The acquisition of Suppan, who was inked to the richest contract in club history (four years, $42 million), this offseason, was important on multiple levels. As a 13-year veteran who has thrown at least 188 innings each of the past eight seasons, he solidified a rotation that already included Sheets, rising lefty Chris Capuano, and Dave Bush.Suppan was also a symbol of the organization's intentions: to obtain him, new owner Mark Attanasio pushed the team payroll above $70 million for the first time, and sent a message that Milwaukee was out of the building phase and ready to make noise.
The strongest argument for why the Brewers are no fluke -- beyond the dominance of Cordero and the payoff of Suppan's addition -- is that the team, as a whole, has yet to hit its stride. Uecker, who has weathered the club's 15-year misery streak from the booth, said before Tuesday's game, "The thing is that they've had a heck of an April, and I don't think they've played their best baseball. Prince and Rickie and Billy Hall, they're not hitting on all cylinders, and yet the team is still good enough to win."
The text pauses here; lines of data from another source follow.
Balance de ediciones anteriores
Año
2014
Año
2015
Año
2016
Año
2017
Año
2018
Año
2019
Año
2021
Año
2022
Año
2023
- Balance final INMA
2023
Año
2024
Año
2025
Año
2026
The stats back up the Ueck's assessment: While Hardy has been hot of late, leading everyday players in OPS, Fielder is batting .273 with six homers but has yet to go on a powerful tear. Weeks is hitting .231. Hall is at .255. Sheets is 2-2 and still finding his form. Capuano is 4-0 but insists he's not throwing well yet ("I haven't gone deep into many games, my walks are up, I'm just pitching average," he said).
And a great wrap-up...."So the Brewers plow through May, hoping that what is still just a hot start, a lot of promise, and a nice story, can maintain momentum and turn them into a real contender."